Estimate how long it takes to crack a password using brute force. Compare GPU attack speeds for different password lengths and charsets.
How long would it take an attacker to crack your password? This calculator estimates brute-force crack time based on the password's length, character set, and the attacker's computing power. Modern GPUs can test billions of password hashes per second, making short or simple passwords vulnerable within seconds.
By adjusting the password length, character set, and attack speed (from online throttled attacks to high-end GPU clusters), you can see exactly how resistance scales. This helps you understand why security experts recommend long, random passwords and why each additional character provides exponentially more protection. The calculator models real-world attack speeds including consumer GPUs, professional cracking rigs, and cloud-based GPU clusters.
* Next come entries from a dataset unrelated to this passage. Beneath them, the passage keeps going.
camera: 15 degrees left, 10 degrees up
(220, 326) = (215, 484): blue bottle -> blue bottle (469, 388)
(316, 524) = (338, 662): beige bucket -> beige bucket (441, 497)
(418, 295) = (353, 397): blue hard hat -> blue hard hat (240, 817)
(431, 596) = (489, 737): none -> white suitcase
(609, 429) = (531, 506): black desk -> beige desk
Understanding this metric in precise terms allows technology leaders to make evidence-based decisions about scaling, architecture, and infrastructure investment priorities for their organizations. Tracking this metric consistently enables technology teams to identify system performance trends and address potential issues before they impact end users or business operations.
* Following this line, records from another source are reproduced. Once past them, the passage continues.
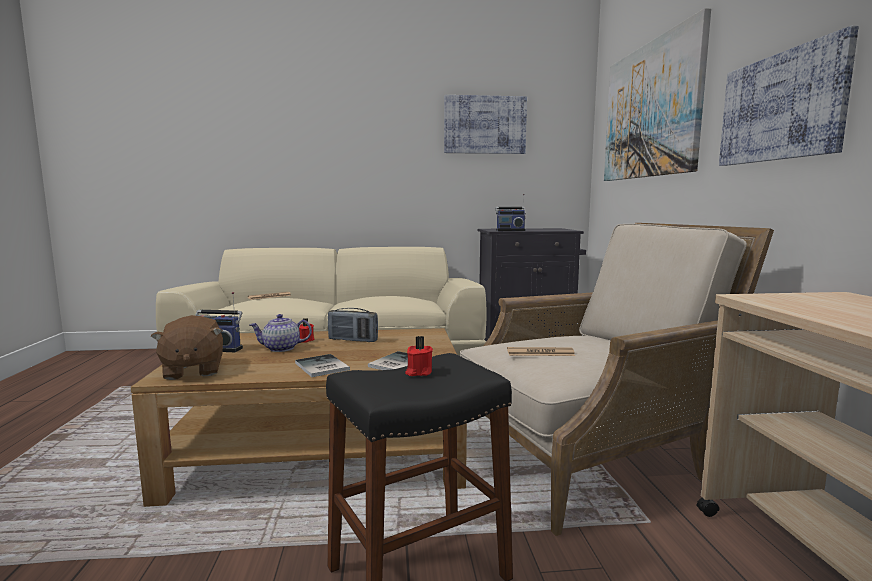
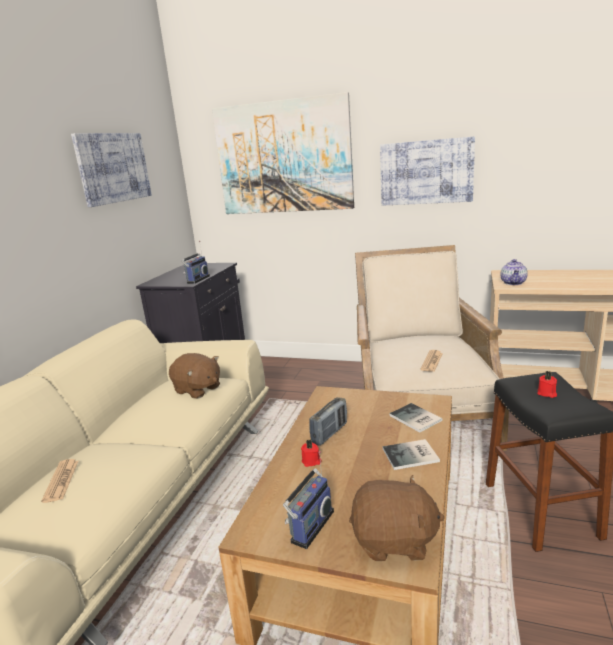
camera: 65 degrees left, 10 degrees up
(281, 348) = (336, 478): teapot -> teapot (513, 283)
(400, 299) = (197, 390): none -> brown plush toy

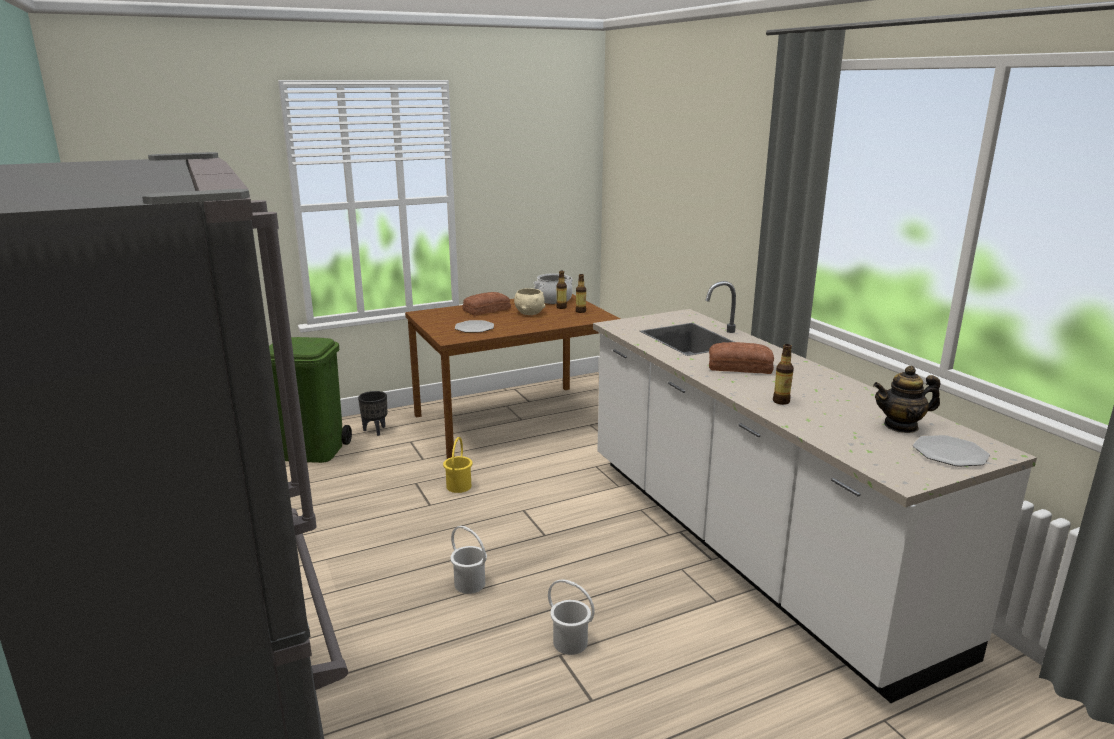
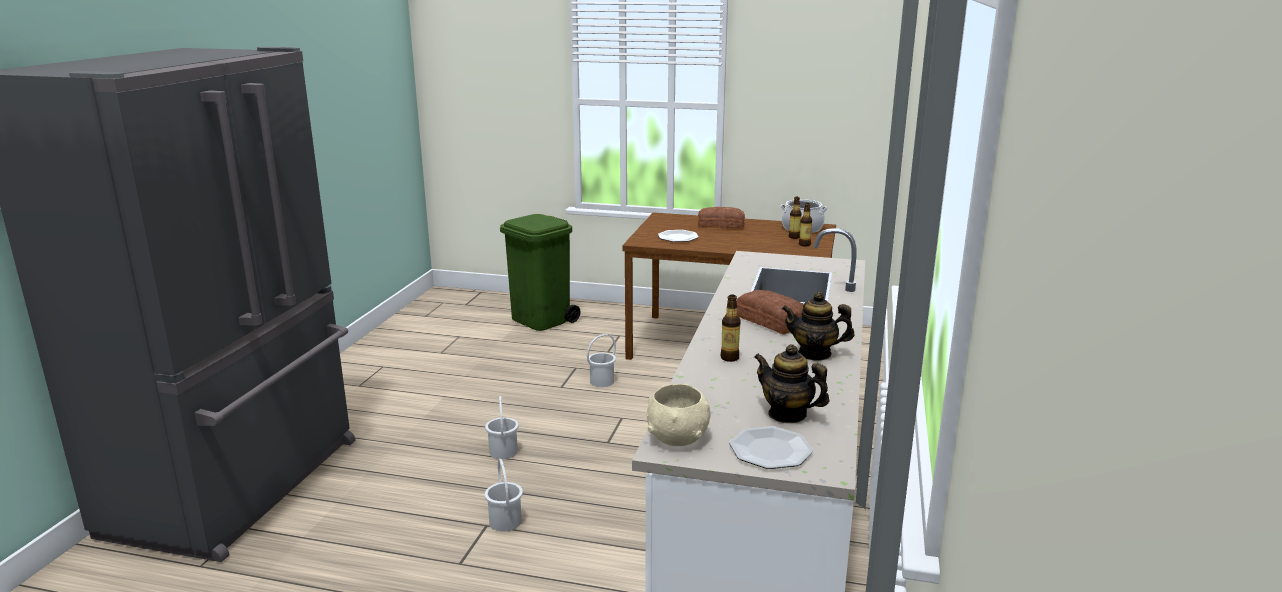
camera: 40 degrees right, 0 degrees up
(376, 430) = (606, 319): black planter -> none
(459, 486) = (602, 382): yellow bucket -> white bucket
(529, 313) = (753, 235): beige bowl -> beige bowl (678, 437)
(817, 380) = (814, 354): none -> teapot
Understanding crack time puts password strength into concrete, relatable terms. Instead of abstract entropy bits, you get human-readable estimates like "3 billion years" versus "2 hours." This makes it easier to explain password policies to non-technical stakeholders and helps individuals appreciate the real difference between a 8-character and 14-character password.
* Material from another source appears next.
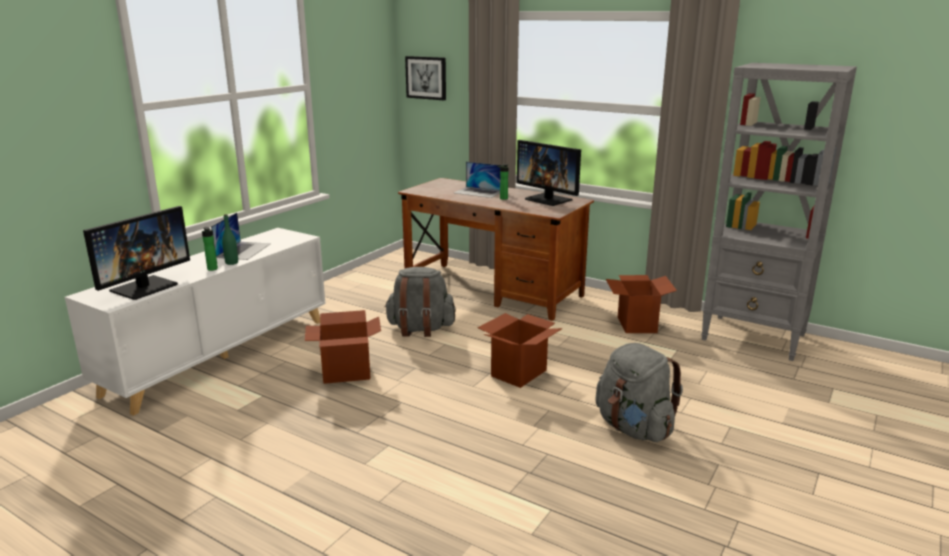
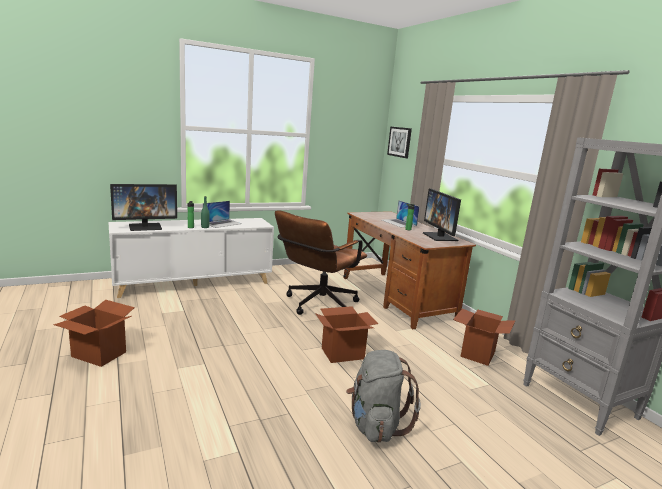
camera: 30 degrees right, 5 degrees down
(346, 373) = (241, 314): cardboard box -> cardboard box (98, 354)
(420, 329) = (317, 305): grey backpack -> brown office chair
Combinations = Charset_Size ^ Length. Crack Time = Combinations / Guesses_per_Second / 2 (average case). Common rates: Online throttled: 1,000/s, Online unthrottled: 100K/s, Offline fast hash: 10B/s, GPU cluster: 100B/s.
Result: 1.5 hours (average)
A 10-character password using all 95 printable ASCII characters has 95¹⁰ ≈ 5.99 × 10¹⁹ combinations. At 10 billion guesses per second (modern GPU with fast hash), the average crack time is about 1.5 hours. Increasing to 12 characters pushes this to over 500 days.
Brute-force speed depends primarily on the hash algorithm protecting the password and the attacker's hardware. Fast hashes like MD5 allow billions of guesses per second on a single GPU, while memory-hard algorithms like Argon2 limit attackers to thousands per second.
MD5: ~150 billion/s per GPU. SHA-256: ~10 billion/s. bcrypt (cost 12): ~50,000/s. Argon2id: ~1,000/s. The difference between MD5 and Argon2 is a factor of 150 million — equivalent to adding about 27 bits of entropy for free.
Online attacks against login forms are limited to perhaps 1,000 attempts per second due to network latency and rate limiting. Offline attacks against stolen password databases are the real threat, where attackers have unlimited time and can parallelize across multiple GPUs.
For passwords protected by fast hashes, use at least 14 random characters from the full charset. For passwords protected by bcrypt or Argon2, 10–12 random characters provide excellent security. Always combine password strength with MFA for defense in depth.
A single modern GPU (like RTX 4090) can test approximately 150 billion MD5 hashes per second or 1.5 million bcrypt hashes per second. GPU clusters multiply this by the number of cards. The hash algorithm used is the primary factor in attack speed.
On average, an attacker finds the password after trying half of all possible combinations. The worst case is trying all combinations. We show the average (combinations / 2) as the most statistically relevant estimate.
Enormously. MD5 and SHA-1 are "fast" hashes that GPUs can compute billions per second. bcrypt, scrypt, and Argon2 are deliberately slow, reducing attack speed to thousands per second per GPU. Always use slow hashes for password storage.
Online attacks are much slower because they're limited by network latency, server rate limiting, and account lockout policies. Typical online attack speeds range from 100 to 10,000 attempts per second. Offline attacks against stolen hash databases are millions to billions of times faster.
Grover's algorithm on a quantum computer would halve the effective entropy of a password (e.g., 128 bits becomes 64 bits of security). However, practical quantum computers capable of this are not yet available. Current best practice is to use 128+ bit entropy to be quantum-resistant.
The entropy calculator gives you abstract bits of randomness. This calculator converts those bits into real-world time estimates based on actual attack hardware speeds. Both are useful: entropy for policy design, crack time for risk communication.